The come into perspective a bit, however, if you look at the percentage of the French who are actually going to mass every a week. That too has declined dramatically over time:
A poll by IFOP for Catholic daily La Croix published in early 2010 presented data on Catholics in France. In 1965, 81% of the French declared themselves as Catholics; no more than 64% did in 2009. The decrease in active Catholics was proportionately much larger: in 1952, 27% of the French went to Mass once a week or more, while in 2006, no more than 4.5% did.

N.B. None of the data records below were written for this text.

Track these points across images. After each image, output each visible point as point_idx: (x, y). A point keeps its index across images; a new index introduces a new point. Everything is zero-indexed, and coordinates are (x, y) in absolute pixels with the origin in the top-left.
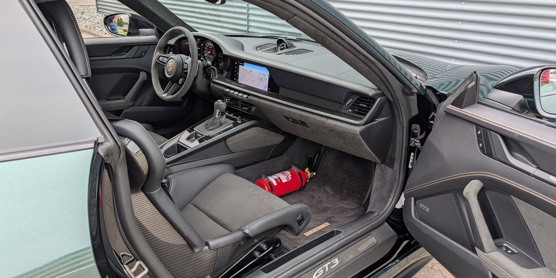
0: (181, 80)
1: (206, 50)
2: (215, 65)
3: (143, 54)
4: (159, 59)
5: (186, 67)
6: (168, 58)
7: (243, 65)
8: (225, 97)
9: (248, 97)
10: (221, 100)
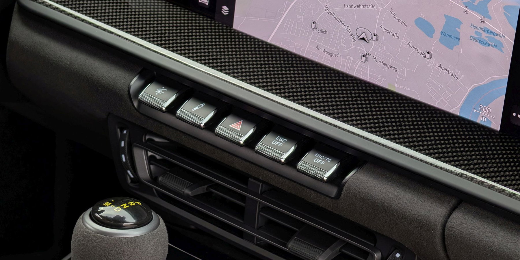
8: (125, 132)
9: (344, 181)
10: (130, 210)
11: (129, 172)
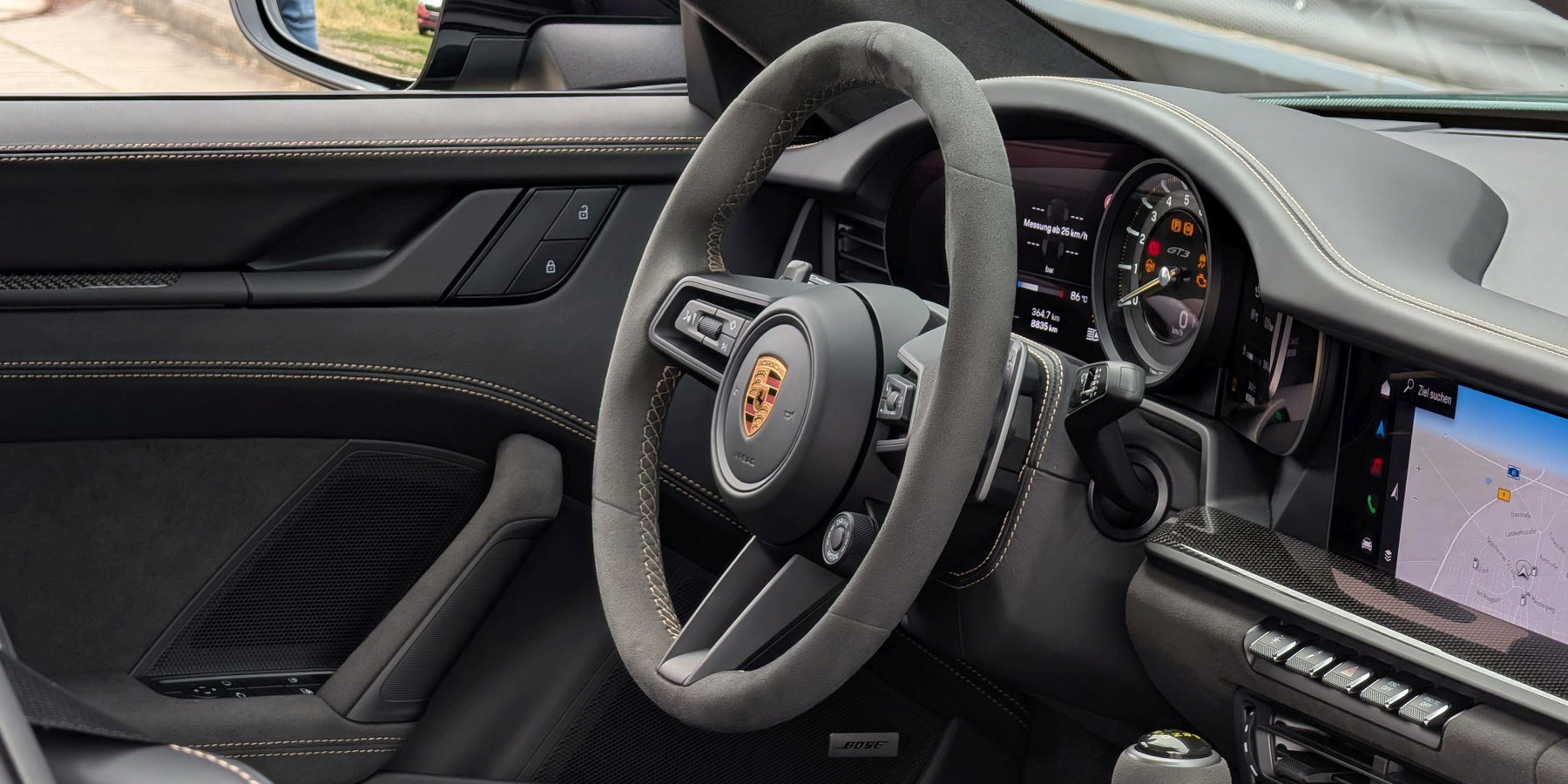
0: (844, 524)
1: (1138, 253)
2: (1210, 401)
3: (551, 267)
4: (678, 324)
5: (894, 407)
6: (750, 309)
7: (1448, 411)
8: (1252, 714)
9: (1445, 724)
10: (1183, 739)
11: (1251, 766)
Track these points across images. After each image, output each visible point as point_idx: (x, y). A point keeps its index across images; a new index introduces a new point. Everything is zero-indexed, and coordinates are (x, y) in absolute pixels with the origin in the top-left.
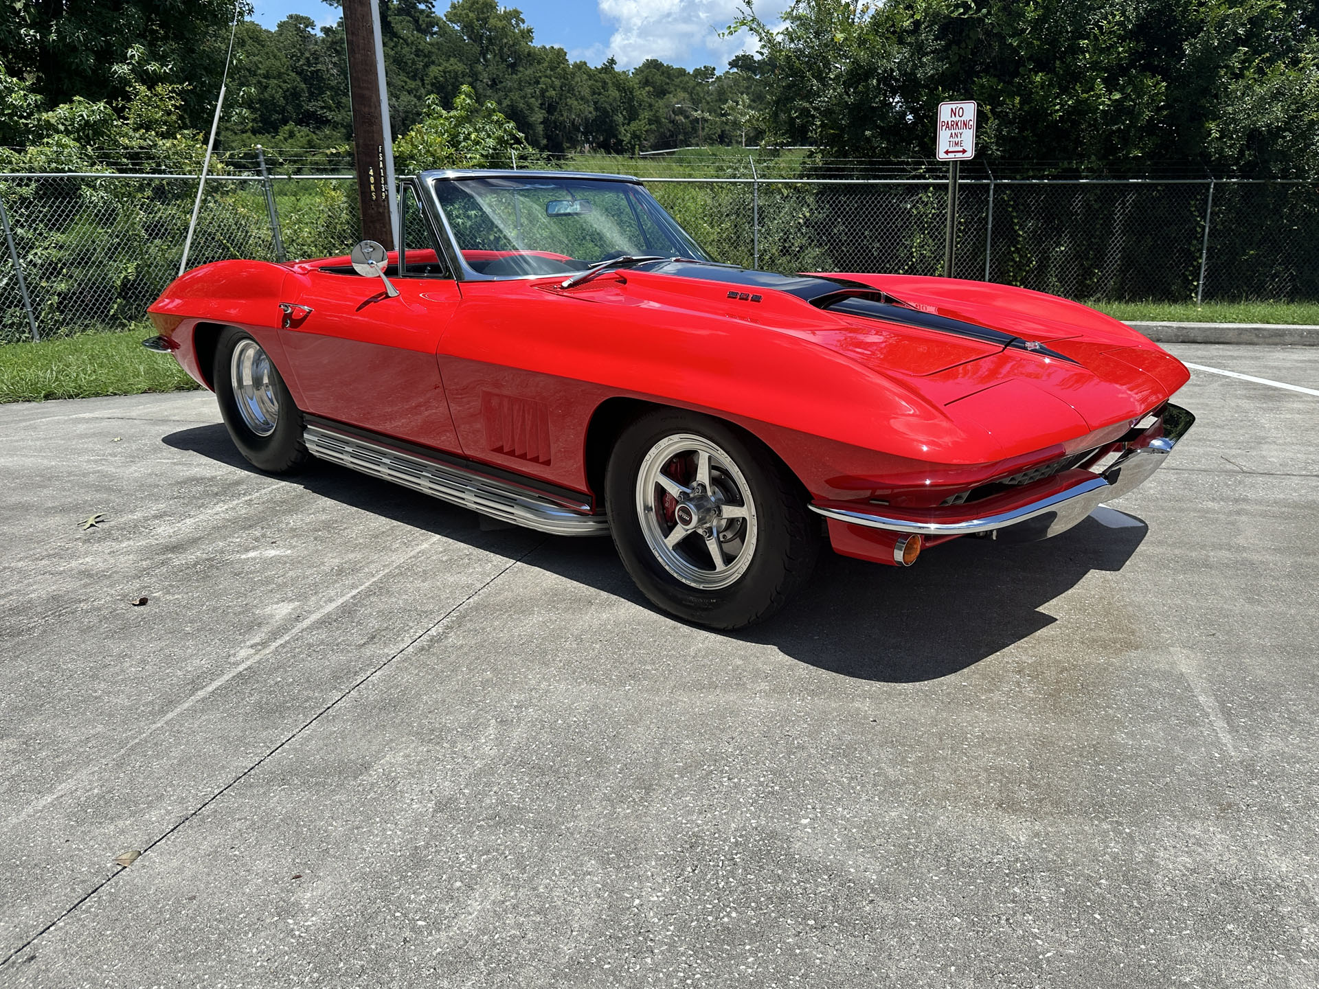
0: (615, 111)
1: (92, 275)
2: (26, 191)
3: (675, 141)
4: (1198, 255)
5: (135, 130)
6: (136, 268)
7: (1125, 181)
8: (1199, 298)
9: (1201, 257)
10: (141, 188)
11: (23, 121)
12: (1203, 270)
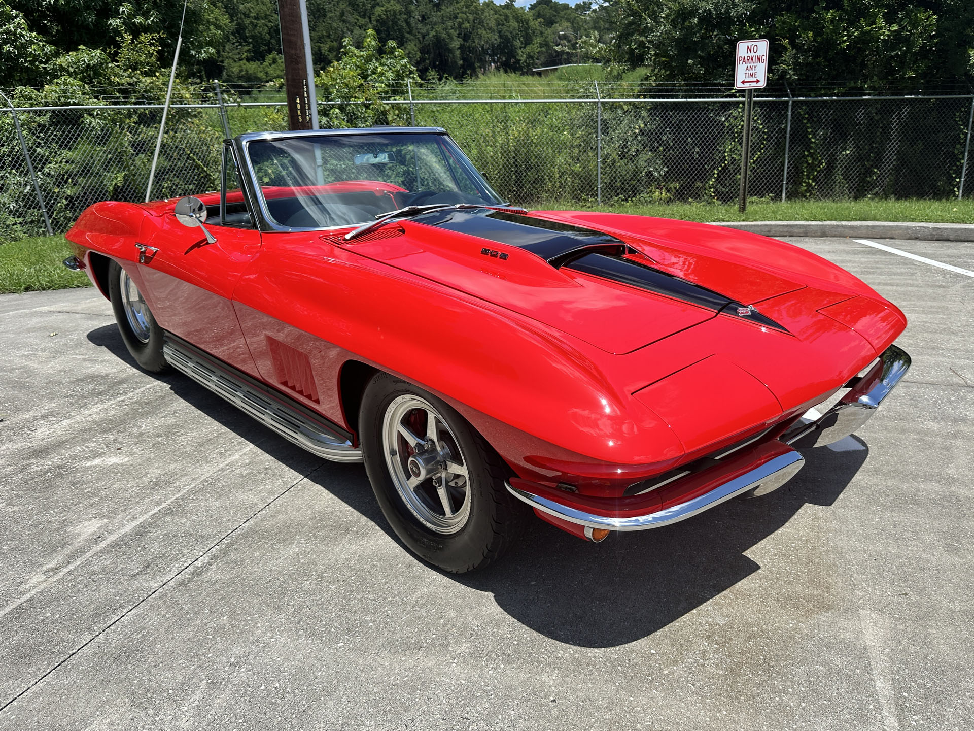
0: (514, 37)
1: (91, 183)
2: (42, 120)
3: (560, 59)
4: (961, 157)
5: (125, 70)
6: (124, 177)
7: (902, 97)
8: (961, 191)
9: (963, 158)
10: (129, 116)
11: (43, 65)
12: (965, 169)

If we take the percentage of French who were weekly mass goers right before the council as 27%, and the current percent as 4.5%, we get a decline in the number of church attendees from 16 million to 3 million. This 77% decline in the absolute number of church attendees, even as the French population increased by 41%, represents a near implosion of religious practice. If you look at the number of seminarians as a function of the number of regular mass goers (after all, I think we can assume that only people who go to mass at least weekly enter the seminary) it turns out that the ratio of seminarians to mass goers hasn't changed as dramatically. In 1966 there were 3.6 seminarians per 10,000 weekly mass goers, while now there are 2.4 seminarian per 10,000 weekly mass goers -- a 33% decline. If we could control the number of mass goers for age, we might well see a flat rate.

None of this says that vocations are healthy in France, but it underscores the fact that the vocations crisis is a part of a long term decline in faith and practice by which France has pretty much ceased to be something you can call a Catholic country.


bearing said...

Thank God they've preserved as much of the buildings and treasures of the Faith as they have, I can only assume out of a sense of national heritage. Someday perhaps the faithful will outnumber the tourists.

Darwin said...

France is one of those countries in which the church buildings don't actually belong to the Church anymore. The state has taken them over, but allows the Church to use them.

On the bright side, that means that the churches should survive the near extinction of the French Catholicism which produced them.

On the darker side, that along with the occasional defaced statues (like those in Chartres) left over from the French Revolution underscores the political divisions between clericalism and anti-clericalism which in some ways helped poison even the more faithful Catholics and led to the current dearth of believers.